Internet Security – How Serious Should Your Business Take it?
Perform any search on any engine about how many computer viruses are in existence and you will get the same answer… too many to count. Most computer viruses are targeted to attack computers running Microsoft’s Windows operating system, while Apple computers running Mac operating systems experience drastically fewer attacks. Considering most businesses and home users choose Windows over Mac, hackers have a greater area to toss their nets and pull in a catch.
Just as with any battle or even sports game for that matter, you have the offence and you have the defense. In this ongoing war over privacy and security you are on the defensive and the hackers are on the offensive.
For any business, the threat of online attacks and hacks are a daily reality. All it takes is one point of weakness in their infrastructure – just one open accessible port, one faulty firewall, one employee unintentionally downloading a virus – or a single network engineer incorrectly configuring the private network– and all hell could break loose.
There are a few steps a business owner can take to at least keep a minimum level of security.
Internet and email use policy. Instituting a companywide policy which outlines all the details about what is and is not acceptable internet in the office is a good practice. Examples of some guidelines are as follows:
- All software downloads and installations must be authorized by the employees supervisor
- All software downloads and installations must be performed by the IT department
- Internet use during business hours is restricted to company business purposes only.
- Facebook and other social networks are not to be used during business hours – either from the computer or via other means such as cell phones
- Email is restricted to business use only
When instituting these rules, it is important to include the policy as part of the employee handbook along with requiring a signature from each employee as acceptance of the policies. It is equally important that within the handbook it is clearly stated the consequences of not abiding by these policies. Each company may deal with these circumstances differently; some may allow 3 warnings while others may not allow any.
- Outsource computer and network operations. Outsourcing to a third party is a huge help for companies that do not have the resources to bring on a full IT staff.

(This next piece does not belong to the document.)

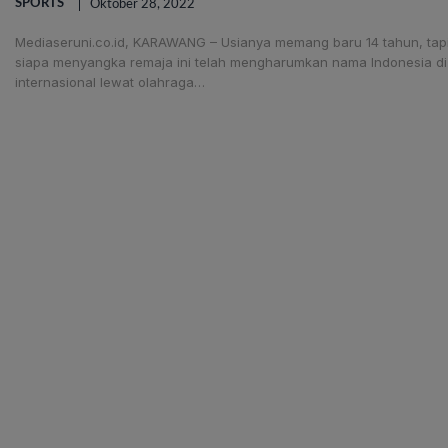
SPORTS
Oktober 28, 2022
Mediaseruni.co.id, KARAWANG – Usianya memang baru 14 tahun, tapi 
siapa menyangka remaja ini telah mengharumkan nama Indonesia d
internasional lewat olahraga…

There are varying degrees as to what level of involvement the outsourced company will be held accountable for. Some companies may provide an onsite technician to handle all operations while others may be better suited to work with a technical liaison from within the company already.
Before hiring a third party to handle all your network operations, consider the following:
- Do you have the ongoing financial resources to employ such a company?
Without an IT department or experienced person, your business will find itself in the dangerous crosshairs of an unstable and potentially unsafe infrastructure. Make sure you take this hiring seriously with long term expectations and foresight.
- Does your company really need it?
This is a question everyone should ask. If you run a and have technically inclined personnel already on hand, consider outsourcing specific IT tasks in-house. Examples are internet and intranet networking, software updates and installations, and hardware installations. If you have capable staff, consider assigning these roles and compensating accordingly.
- Does the IT company have a good track record with speedy response times to installing software and hardware updates and patches?
It is important that the correlation between an IT department/service and security is recognized and held in high regard. If the company does not appear to take the security aspect seriously, consider another company.
- Encryption. Internet and email in general already include a basic level of encryption. However, there are considerations to be taken for your business. For example, if you use a wireless connection it is essential that you use WEP or WPA encryption. These operate on the basis of security keys and passwords meaning that any computer that attempts to connect to your network must have these bits of information. Without it, they cannot get in and will move on.
Another aspect of encryption to be considered is telephony encryption. That means encryption for the phones. In industries such as financial and banking, health care and insurance, federal laws demand a higher level of encryption must be in place to protect the highly private and sensitive information being passed through data and voice connections. If your business fits in this category, ask your phone service provider about encryption options.
Understanding the seriousness of security for your business is no longer just a matter of using a cross shredder in the office place – it can literally mean the difference between your company’s survival or demise. With the advancement of the internet, so comes the increased threat of malicious but intelligent hackers who specialize in identity theft and sell yours and your client’s data for profit.
Take the steps necessary to protect your business. If you are just starting, consider subscribing to magazines which will help keep you abreast of threats and give tips for internet security. Enlist those who are more knowledgeable than you and learn as much as you can to stay in the know.